_WRITTEN TASK_. From the Vertex AI Pipelines article below, write out word for word the span between "Setting machine type in Vertex" and "set_memory_limit('MEMORY_LIMIT').", inclusive.

──────── SUPPLIED PASSAGE ────────

Setting machine type in a Vertex AI Pipelines component

Vertex AI

Unlike GPU/RAM, setting the machine type in a pipeline component is not so simple as in a Vertex AI Custom job. You can use create_custom_training_job_from_component to set the machine type in a pipeline component

Author

Rafa Sanchez

Published

August 21, 2022

Even if Custom training jobs and components of Vertex AI Pipelines are using the same service under the hood, setting machine type, CPU and RAM in a Vertex AI Custom Training job using the Python SDK is different from setting machine type, CPU and RAM in tasks in Vertex AI Pipelines.

Setting machine type in a Vertex AI Custom Training job

To set machine type, CPU and RAM in a Vertex AI Custom Training job, you must use the google.cloud.aiplatform SDK. You can configure any type of machine according to this table.

To set the machine type, you must use worker_pool_specs and pass as argument to the method google.cloud.aiplatform.CustomJob:

worker_pool_specs = [
        {
            "machine_spec": {
                "machine_type": "n1-standard-4",
                "accelerator_type": "NVIDIA_TESLA_K80",
                "accelerator_count": 1,
            },
            "replica_count": 1,
            "container_spec": {
                "image_uri": container_image_uri,
                "command": [],
                "args": [],
            },
        }
    ]

my_job = aiplatform.CustomJob(
    display_name='my_job',
    worker_pool_specs=worker_pool_specs,
    labels={'my_key': 'my_value'},
)

my_job.run()

Setting machine type in Vertex AI Pipelines

To set machine CPU and RAM in a step in Vertex AI Training job, you must use the kfp.v2.dsl SDK, and the methods set_memory_limit and set_cpu_limit. Vertex AI Pipelines will automatically find the best matching machine type to run the component, typically a e2-standard machine type.

from kfp.v2 import dsl
@dsl.pipeline(name='custom-container-pipeline')
def pipeline():
  generate = generate_op()
  train = (train_op(
      training_data=generate.outputs['training_data'],
      test_data=generate.outputs['test_data'],
      config_file=generate.outputs['config_file']).
    set_cpu_limit('CPU_LIMIT').
    set_memory_limit('MEMORY_LIMIT').
    add_node_selector_constraint(SELECTOR_CONSTRAINT).
    set_gpu_limit(GPU_LIMIT))

However, you cannot choose a specific machine type using set_memory_limit and set_cpu_limit. Workaround is to use the create_custom_training_job_from_component method from google_cloud_pipeline_components to translate a Python component into a Vertex AI Custom Job, which allows you to specify particular Google Cloud specific machine resources, including machine types, accelerator types, among many other options.

Example:

import kfp
from kfp.v2 import dsl
from kfp.v2.dsl import component
from google_cloud_pipeline_components.v1.custom_job import create_custom_training_job_from_component

# Create a normal Python component
@component(output_component_file="my_python_component.yaml", base_image="python:3.9")
def my_python_component():
  import time
  time.sleep(1)

# Convert the above component into a Custom Training job
custom_training_job = create_custom_training_job_from_component(
    my_python_component,
    display_name = 'test-component',
    machine_type = 'n1-standard-8',
    accelerator_type='NVIDIA_TESLA_P4',
    accelerator_count='1'
)

# Define a pipeline that runs the above Custom Training job
@dsl.pipeline(
  name="resource-spec-request",
  description="A simple pipeline that requests GCP machine resource",
  pipeline_root=PIPELINE_ROOT,
)
def pipeline():
  training_job_task = custom_training_job(
      project=PROJECT_ID,
      location=REGION,
  ).set_display_name('training-job-task')

──────── DATA SHOWN ────────

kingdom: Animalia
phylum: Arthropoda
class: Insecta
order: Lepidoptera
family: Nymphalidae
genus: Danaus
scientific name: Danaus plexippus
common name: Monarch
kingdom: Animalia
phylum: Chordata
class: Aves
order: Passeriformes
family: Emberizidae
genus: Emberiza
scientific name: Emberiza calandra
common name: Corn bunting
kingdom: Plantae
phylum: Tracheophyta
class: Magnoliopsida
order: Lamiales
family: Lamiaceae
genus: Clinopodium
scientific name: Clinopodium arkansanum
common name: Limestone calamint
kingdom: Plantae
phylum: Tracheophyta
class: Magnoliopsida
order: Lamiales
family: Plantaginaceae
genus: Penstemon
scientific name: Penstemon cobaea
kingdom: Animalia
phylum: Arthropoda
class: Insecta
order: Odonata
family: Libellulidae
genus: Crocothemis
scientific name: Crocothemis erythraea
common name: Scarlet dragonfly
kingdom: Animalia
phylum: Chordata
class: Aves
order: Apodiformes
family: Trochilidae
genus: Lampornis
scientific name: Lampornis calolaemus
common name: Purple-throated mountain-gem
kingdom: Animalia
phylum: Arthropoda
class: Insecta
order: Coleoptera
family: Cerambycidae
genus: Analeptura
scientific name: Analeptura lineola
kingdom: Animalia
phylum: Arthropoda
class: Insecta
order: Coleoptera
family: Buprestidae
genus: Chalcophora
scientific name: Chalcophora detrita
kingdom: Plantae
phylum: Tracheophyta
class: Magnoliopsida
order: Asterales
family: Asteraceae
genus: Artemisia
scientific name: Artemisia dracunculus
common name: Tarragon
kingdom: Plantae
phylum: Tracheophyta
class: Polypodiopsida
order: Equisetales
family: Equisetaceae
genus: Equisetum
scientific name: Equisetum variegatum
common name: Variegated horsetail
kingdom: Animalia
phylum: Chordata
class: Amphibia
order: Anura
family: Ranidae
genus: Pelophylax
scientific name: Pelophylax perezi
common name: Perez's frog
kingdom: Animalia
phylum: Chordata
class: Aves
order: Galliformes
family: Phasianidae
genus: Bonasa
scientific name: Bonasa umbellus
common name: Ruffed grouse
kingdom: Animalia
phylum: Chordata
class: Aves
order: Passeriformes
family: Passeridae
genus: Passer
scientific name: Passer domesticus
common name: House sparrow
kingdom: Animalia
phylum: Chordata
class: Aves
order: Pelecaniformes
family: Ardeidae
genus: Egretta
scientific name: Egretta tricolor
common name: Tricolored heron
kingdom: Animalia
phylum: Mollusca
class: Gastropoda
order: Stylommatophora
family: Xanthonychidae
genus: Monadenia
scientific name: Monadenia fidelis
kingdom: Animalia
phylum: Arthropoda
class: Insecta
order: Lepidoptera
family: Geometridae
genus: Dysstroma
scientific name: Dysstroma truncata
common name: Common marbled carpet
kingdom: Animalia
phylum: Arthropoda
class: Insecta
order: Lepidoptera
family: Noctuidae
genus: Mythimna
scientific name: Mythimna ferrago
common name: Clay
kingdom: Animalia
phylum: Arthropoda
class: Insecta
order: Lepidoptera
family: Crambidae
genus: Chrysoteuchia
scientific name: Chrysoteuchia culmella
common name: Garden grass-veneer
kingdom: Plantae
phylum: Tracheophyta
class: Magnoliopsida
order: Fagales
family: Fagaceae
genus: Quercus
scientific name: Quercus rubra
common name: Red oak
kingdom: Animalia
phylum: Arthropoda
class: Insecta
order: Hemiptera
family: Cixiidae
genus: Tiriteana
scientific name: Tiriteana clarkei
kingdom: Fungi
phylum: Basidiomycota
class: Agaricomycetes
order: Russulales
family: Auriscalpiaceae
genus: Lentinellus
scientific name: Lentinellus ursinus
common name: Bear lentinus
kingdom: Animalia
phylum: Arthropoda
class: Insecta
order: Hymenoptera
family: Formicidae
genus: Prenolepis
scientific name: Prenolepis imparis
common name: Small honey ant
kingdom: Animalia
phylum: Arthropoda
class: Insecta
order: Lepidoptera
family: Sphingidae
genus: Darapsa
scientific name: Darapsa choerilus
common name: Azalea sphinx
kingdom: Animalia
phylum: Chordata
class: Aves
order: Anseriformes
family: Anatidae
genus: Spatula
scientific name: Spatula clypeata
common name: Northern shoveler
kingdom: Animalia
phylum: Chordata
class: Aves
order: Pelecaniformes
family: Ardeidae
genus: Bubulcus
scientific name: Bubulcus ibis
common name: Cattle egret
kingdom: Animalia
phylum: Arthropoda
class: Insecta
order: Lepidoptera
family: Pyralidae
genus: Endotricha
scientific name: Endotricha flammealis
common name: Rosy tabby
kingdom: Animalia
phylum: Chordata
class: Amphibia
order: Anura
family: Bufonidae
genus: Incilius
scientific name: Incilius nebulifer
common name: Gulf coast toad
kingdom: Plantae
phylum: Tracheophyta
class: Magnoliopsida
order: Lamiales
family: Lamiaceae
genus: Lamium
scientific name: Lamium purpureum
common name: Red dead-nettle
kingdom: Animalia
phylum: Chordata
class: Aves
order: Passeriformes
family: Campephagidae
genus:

────────

_RESPONSE TO THE TASK_.
Setting machine type in Vertex AI Pipelines

To set machine CPU and RAM in a step in Vertex AI Training job, you must use the kfp.v2.dsl SDK, and the methods set_memory_limit and set_cpu_limit. Vertex AI Pipelines will automatically find the best matching machine type to run the component, typically a e2-standard machine type.

from kfp.v2 import dsl
@dsl.pipeline(name='custom-container-pipeline')
def pipeline():
  generate = generate_op()
  train = (train_op(
      training_data=generate.outputs['training_data'],
      test_data=generate.outputs['test_data'],
      config_file=generate.outputs['config_file']).
    set_cpu_limit('CPU_LIMIT').
    set_memory_limit('MEMORY_LIMIT').